FRACTIONATION OF ZINC ISOTOPES DURING SURFACE ADSORPTION AND INTRACELLULAR INCORPORATION BY BACTERIA

The stable isotopes of zinc (Zn) are measurably fractionated during biological processing; however, the directions and magnitudes of these isotopic changes are not well-constrained. To help address this problem, we performed a series of experiments that were designed to isolate Zn isotope fractionation during (1) cell-surface adsorption and (2) intracellular incorporation. Batch adsorption experiments were conducted as a function of pH, using three different bacterial species. Experiments were performed under conditions of low and high bacteria:Zn ratio. Under both sets of conditions, the amounts of Zn adsorbed to the bacteria increased as a function of increasing pH, forming an adsorption edge. The different bacteria tested adsorbed Zn to roughly similar extents. Moreover, the changes in Zn isotope ratio during surface adsorption were roughly similar for the different bacterial species.

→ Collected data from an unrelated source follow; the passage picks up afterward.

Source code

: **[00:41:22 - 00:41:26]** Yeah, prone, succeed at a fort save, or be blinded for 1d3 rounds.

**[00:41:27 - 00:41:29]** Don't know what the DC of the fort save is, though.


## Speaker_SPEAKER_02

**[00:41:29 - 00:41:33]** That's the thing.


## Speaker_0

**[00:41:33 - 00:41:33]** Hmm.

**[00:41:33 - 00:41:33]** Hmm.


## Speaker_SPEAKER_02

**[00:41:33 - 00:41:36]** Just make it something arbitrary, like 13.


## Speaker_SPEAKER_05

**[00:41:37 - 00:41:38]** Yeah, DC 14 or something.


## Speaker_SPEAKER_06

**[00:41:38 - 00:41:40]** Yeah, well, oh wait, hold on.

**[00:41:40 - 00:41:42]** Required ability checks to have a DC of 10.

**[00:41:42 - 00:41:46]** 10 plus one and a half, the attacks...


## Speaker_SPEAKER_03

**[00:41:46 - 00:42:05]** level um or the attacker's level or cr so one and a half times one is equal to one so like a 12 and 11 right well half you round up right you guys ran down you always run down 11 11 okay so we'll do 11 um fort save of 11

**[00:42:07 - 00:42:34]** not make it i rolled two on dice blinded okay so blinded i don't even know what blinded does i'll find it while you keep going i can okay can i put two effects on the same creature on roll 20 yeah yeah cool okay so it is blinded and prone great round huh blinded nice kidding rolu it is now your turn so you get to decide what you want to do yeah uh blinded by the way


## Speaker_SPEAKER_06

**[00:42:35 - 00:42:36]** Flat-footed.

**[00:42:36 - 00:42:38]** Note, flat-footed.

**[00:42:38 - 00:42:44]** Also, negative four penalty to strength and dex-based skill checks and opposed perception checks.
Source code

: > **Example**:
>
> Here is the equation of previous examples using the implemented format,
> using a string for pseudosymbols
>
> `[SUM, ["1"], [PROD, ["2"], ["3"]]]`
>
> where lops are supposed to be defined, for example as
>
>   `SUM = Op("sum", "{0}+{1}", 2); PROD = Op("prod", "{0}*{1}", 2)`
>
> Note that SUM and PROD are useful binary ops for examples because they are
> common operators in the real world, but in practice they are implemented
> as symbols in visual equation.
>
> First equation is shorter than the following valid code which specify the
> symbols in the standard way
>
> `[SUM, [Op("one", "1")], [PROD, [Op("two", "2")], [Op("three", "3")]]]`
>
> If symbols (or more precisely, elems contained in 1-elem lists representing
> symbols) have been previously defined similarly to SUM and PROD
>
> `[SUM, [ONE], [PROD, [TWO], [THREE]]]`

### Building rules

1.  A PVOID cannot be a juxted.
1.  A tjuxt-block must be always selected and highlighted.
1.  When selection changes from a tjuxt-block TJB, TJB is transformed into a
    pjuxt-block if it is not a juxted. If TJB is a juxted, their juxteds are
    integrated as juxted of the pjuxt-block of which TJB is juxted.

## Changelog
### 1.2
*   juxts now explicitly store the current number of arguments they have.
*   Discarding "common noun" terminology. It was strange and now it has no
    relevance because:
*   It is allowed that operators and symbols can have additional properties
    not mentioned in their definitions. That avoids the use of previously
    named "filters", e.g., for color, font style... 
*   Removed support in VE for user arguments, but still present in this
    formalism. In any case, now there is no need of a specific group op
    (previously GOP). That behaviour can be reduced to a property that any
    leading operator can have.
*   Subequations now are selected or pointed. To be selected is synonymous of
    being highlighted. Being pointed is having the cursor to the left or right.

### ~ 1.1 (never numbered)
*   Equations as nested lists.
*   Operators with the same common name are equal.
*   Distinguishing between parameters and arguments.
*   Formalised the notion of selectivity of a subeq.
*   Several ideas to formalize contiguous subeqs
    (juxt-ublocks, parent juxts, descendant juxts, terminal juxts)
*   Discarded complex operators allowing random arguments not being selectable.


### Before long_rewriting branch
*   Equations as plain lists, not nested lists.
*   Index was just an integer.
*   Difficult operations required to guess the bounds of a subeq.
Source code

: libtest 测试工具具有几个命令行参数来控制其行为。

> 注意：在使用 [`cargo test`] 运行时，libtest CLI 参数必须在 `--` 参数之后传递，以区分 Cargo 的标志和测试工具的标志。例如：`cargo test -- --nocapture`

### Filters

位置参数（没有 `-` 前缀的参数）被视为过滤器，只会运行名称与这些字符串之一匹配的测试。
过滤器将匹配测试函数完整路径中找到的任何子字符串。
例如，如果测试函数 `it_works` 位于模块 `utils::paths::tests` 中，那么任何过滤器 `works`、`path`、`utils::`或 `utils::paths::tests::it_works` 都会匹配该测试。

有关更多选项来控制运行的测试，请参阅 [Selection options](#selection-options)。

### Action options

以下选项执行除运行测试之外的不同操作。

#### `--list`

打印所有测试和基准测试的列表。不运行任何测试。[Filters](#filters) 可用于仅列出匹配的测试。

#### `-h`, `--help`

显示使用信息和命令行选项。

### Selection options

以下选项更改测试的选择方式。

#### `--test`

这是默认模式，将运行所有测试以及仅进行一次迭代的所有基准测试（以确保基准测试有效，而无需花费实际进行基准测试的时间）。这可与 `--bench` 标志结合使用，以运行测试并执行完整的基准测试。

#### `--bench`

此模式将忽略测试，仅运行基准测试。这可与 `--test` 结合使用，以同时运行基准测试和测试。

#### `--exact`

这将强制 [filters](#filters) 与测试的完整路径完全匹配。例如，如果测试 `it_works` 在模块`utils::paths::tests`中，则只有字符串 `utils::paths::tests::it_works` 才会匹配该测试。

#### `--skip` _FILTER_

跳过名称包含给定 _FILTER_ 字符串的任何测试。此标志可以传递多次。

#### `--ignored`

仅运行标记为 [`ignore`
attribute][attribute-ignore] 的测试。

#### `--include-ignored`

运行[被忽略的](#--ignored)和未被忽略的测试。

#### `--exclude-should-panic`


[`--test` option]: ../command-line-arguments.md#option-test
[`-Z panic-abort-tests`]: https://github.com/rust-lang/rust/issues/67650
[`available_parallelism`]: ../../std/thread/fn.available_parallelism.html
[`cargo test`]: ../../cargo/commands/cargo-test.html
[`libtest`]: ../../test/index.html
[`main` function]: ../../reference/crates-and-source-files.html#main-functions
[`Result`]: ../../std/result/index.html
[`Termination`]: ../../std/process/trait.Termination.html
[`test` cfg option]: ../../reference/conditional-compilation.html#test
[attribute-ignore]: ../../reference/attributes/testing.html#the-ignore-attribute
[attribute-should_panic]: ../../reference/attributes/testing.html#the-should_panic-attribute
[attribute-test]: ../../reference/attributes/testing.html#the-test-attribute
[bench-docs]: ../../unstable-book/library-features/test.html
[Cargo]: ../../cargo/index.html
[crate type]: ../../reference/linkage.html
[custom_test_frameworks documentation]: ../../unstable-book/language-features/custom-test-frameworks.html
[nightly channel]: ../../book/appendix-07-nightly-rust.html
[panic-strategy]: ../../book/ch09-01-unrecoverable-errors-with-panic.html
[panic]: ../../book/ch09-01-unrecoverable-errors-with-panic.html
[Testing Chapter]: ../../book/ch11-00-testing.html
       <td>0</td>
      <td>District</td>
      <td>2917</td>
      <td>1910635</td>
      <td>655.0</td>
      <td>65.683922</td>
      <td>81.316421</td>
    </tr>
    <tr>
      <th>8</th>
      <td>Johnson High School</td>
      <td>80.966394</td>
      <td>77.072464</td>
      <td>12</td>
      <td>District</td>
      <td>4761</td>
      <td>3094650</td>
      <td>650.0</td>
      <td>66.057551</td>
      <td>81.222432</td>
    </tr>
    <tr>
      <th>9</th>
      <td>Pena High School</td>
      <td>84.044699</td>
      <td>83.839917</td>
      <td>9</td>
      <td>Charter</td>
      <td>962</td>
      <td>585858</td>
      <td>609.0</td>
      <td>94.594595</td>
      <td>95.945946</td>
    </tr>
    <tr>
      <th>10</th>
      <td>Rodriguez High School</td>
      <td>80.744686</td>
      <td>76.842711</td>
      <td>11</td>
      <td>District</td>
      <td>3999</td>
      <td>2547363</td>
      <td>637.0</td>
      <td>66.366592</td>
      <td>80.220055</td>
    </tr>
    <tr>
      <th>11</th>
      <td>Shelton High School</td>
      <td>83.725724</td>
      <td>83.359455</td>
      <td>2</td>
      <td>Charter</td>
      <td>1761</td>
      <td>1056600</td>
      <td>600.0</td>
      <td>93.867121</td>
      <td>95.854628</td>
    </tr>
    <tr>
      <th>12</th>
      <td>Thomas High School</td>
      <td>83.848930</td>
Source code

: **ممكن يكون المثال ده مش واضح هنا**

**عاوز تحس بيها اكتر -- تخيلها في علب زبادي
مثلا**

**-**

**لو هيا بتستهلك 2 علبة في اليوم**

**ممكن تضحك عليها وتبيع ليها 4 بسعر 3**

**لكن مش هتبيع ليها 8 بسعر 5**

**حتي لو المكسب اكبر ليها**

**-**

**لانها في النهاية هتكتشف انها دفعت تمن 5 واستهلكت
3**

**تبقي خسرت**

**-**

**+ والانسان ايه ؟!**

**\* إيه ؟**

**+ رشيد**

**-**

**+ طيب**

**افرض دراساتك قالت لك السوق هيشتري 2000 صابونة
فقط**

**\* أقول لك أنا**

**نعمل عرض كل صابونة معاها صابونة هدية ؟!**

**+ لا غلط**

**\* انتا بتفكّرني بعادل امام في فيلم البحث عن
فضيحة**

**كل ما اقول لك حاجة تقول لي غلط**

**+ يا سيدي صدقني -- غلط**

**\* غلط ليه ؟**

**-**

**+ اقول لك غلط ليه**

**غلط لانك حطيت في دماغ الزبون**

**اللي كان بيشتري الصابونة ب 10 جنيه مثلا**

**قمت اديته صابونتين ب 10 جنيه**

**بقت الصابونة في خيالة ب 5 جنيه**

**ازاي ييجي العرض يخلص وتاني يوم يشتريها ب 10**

In the experiments with low bacteria:Zn ratio, we were able to define a “universal” equilibrium Zn isotope separation factor (Δ⁶⁶Zn_{adsorbed-solution}) of +0.46‰. Because of the much greater amounts of suspended bacteria present, experiments at higher bacteria:Zn ratios appear to have been complicated by the presence of dissolved organic exudates. We were able to infer that the dissolved Zn complexes had Zn isotopic signatures that were substantially heavier than adsorbed Zn. Intracellular incorporation experiments were conducted by growing bacteria in growth media doped with varying concentrations of Zn-citrate or free Zn. Three different bacterial species were tested. We found that when exposed to Zn-citrate the measured Δ⁶⁶Zn_{incorporated-solution} ranged from -0.25‰ to +0.25‰, depending upon the bacterial species and the growth phase. The presence of free Zn (as opposed to Zn-citrate) created a metal stress response in the tested Pseudomonas strain, which resulted in a positive Δ⁶⁶Zn_{incorporated-solution} of up to +2.0‰. In summary, we found that bacterial surface complexation reactions likely fractionate Zn to similar extents, but that differences in intracellular metal processing among bacterial species can lead to substantial differences in Zn isotope fractionation. The presence of dissolved Zn organic complexes can also complicate the interpretation of Zn isotopic signatures in natural systems.